To create this silliness I set the GMS to play the drums on the built in Java Sound Synthesizer. I adjusted the tempo and duration probabilities to something ridiculous then captured the output on my PCM-D50. Since this experiment I have made a few more that are even more high speed and scattered. Perhaps I’ll post more examples of this nature. I have rare instances of longer durations inabled in the probability distribution, so as you’re listening, every so often you may think that it’s over (finally!) when suddenly it starts up again with obnoxiousness.

GMS Drum Solo

Casiotone Samba Setting

I’ve been sampling my Casiotone 403 recently. I have recorded and sampled this instrument in the past, but this time I wanted to gather some of the beats at a slow tempo so that I could play them at many different tempos without hearing artifacts created when time expanding or compressing. This is a loop of the familiar Samba setting. I recorded it at 85 bpm, then cranked the tempo up to 195 bpm and looped it four times before rendering this example.

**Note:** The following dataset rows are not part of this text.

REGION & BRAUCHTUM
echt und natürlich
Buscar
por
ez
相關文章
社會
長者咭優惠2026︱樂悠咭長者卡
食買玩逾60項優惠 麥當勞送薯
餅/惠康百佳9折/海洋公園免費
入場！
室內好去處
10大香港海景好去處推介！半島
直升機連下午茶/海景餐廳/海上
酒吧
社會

If you turn it up loud enough you’ll hear an unfortunate buzz. I attempted to get rid of the buzz using a noise gate, but I couldn’t get it to sound the way I wanted it to. I also thought about (and will probably do this eventually) sampling each sound at a very slow tempo and creating an instrument out of the individual samples. But for now I was interested in maintaining the charm of the original programs.

Casiotone Samba Setting

Filtered Synth Drums at 125bpm

I programmed this beat and ran it through some pretty thick filtering followed by compression with a touch of delay automated in here and there for a few dub effects. Another technique I used to get some different fills going in the pattern was to add a MIDI arpeggiator and turn it on at certain moments to change the feel. The arpeggiator was programmed to randomize the notes in the sequence using specific note durations. I alternated between eighth notes and thirty-second notes.

Arpeggiating at eighth notes slowed down the feel of the beat since the high hat pattern was programmed in sixteenths, while arpeggiating the pattern to thirty-seconds created some simulated fancy fill work. These techniques can be hit or miss, so whenever I use them to produce I generally render the track several times with the random behaviors enabled then scour the output for “gems”. Finally I collect the “gems” and use them as fills selectively. Another example of unnatural selection at work.

Filtered Synth Drums at 125bpm

Piano Mallet Beat

So, what do I do with all these samples of different mallets on piano strings, and other areas of the instrument? How about putting them all into a drum machine? Better yet, a virtual drum machine, like Ableton’s Impulse. In this example I have selected some percussive sounds as well as some tonal samples and tuned everything to work together, then created a simple beat with the samples. Key parameters in setting up Impulse included, pitch, decay, filter, frequency, resonance and mode.